Solange sie die Menschen nicht beachteten, konnte auch Besuch kommen. Bis auf eine Ausnahme! Das war Timo! Ein junger Tierschützer, der sich um große Hunde kümmerte, die Verhaltensauffälligkeiten zeigten. Er hatte ein Gefühl für diese Tiere. Bis auf Purzel! Sie hasste Timo und wenn sie ihn an der Hose hatte, dann ging es der Hose wie dem Kamm- sie ließ nicht mehr los. Und wenn sie ein Stück Fleisch mit erwischt hatte, dann gab es immer einen blauen Fleck.
Durch ihr kurzes Mäulchen und den Vorbiss hatte sie nicht viel Beißkraft. Und als ob sie das wüsste, hielt sie das Stückchen Bein fest im Maul und drehte den Kopf. So war schnell ein blauer Fleck "gedreht"!

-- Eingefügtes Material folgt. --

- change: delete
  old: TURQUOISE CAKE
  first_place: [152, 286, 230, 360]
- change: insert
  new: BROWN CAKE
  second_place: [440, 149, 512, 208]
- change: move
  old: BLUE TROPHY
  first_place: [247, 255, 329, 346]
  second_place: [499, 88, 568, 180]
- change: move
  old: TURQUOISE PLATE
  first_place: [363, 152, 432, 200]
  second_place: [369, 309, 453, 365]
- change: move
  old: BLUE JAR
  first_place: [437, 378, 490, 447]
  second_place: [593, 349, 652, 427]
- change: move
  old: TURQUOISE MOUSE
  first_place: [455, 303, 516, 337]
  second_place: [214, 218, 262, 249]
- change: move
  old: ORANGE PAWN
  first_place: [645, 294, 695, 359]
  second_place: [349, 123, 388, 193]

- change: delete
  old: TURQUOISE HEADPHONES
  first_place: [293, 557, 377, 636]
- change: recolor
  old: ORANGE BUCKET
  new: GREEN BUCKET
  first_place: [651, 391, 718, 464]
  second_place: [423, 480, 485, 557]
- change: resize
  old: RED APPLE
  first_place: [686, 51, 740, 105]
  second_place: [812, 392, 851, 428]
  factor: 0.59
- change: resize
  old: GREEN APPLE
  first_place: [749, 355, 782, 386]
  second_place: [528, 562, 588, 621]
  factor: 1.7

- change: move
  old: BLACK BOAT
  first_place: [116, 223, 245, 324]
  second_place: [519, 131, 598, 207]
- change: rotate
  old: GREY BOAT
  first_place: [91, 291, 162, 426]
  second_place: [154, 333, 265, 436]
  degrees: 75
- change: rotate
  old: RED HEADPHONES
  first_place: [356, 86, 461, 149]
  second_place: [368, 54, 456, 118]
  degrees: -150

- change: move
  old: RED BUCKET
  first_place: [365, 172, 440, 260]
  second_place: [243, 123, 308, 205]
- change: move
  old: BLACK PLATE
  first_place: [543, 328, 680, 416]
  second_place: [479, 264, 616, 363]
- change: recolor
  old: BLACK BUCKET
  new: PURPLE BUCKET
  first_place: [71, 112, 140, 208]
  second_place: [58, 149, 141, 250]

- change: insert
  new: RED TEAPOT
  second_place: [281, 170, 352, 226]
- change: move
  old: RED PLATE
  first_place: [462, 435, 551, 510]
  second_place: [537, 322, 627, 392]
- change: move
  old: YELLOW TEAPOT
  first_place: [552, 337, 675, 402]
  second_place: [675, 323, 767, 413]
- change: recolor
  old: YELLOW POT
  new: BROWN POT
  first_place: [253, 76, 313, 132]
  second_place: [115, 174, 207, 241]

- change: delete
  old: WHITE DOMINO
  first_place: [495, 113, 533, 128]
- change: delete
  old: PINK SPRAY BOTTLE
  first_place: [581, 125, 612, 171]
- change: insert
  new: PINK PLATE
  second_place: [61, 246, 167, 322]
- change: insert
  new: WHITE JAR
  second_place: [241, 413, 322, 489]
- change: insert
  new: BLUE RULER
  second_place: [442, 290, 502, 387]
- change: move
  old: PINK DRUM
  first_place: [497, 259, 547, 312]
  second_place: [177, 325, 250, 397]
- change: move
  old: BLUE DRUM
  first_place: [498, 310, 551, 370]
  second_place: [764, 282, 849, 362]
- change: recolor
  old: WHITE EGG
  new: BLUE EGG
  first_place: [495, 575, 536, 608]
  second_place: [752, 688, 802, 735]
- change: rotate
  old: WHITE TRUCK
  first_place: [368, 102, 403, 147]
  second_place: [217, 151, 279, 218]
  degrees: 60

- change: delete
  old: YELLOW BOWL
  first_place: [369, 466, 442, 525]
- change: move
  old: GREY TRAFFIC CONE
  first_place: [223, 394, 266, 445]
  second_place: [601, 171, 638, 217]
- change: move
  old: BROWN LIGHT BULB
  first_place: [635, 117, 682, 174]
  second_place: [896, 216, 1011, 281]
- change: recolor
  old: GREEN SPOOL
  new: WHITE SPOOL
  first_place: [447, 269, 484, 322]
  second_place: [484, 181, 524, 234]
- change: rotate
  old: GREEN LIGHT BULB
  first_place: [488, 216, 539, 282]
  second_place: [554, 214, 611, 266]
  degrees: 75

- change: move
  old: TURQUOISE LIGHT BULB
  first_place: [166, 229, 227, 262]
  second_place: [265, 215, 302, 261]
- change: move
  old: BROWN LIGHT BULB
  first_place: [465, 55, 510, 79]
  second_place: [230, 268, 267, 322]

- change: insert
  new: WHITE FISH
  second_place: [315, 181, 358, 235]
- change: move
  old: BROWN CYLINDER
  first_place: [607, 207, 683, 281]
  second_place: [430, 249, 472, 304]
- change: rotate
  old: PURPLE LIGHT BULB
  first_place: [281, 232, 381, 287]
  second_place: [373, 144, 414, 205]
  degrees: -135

Wen Timo kam, sperrte ich Purzel normalerweise weg. Manchmal vergaß ich es und sie lauerte Timo auf. Der flüchtete vor dem Monsterchen auf die Innentreppe unseres Hauses. Purzel konnte keine Treppen laufen. Und Timo musste ausharren, bis die kleine Kämpferin von mir entfernt wurde. Was auch nicht ganz einfach war!
Nie werde ich vergessen, wie Purzel keifend hinter Timo her lief und ihn bis ins Badezimmer verfolgte. Timo sprang auf die Badewanne und rief: tun sie das Tier weg! Purzel hätte den armen Timo voll ins Bein gebissen, wenn sie ihn erwischt hätte. Was für ein Glück, dass Purzel fünf und nicht fünfzig Kilo wog.
Fünf Jahre mit Purzel waren aufregend, manchmal ärgerlich- aber diese süße Persönlichkeit war zauberhaft- trotz all ihrer Macken. Wir haben keinen Tag bereut, dass wir sie aufgenommen haben. Sie hatte ein schönes Leben bei uns mit all den anderen Hunden und Katzen. Ich bin sicher, im Hundehimmel mischt sie auch wieder alles auf. Und während ich schreibe, schaut sie vielleicht auf mich herunter und reibt sich die Pfötchen vor Schabernak.
Kleine Purzel, die warst einmalig und bist unvergessen.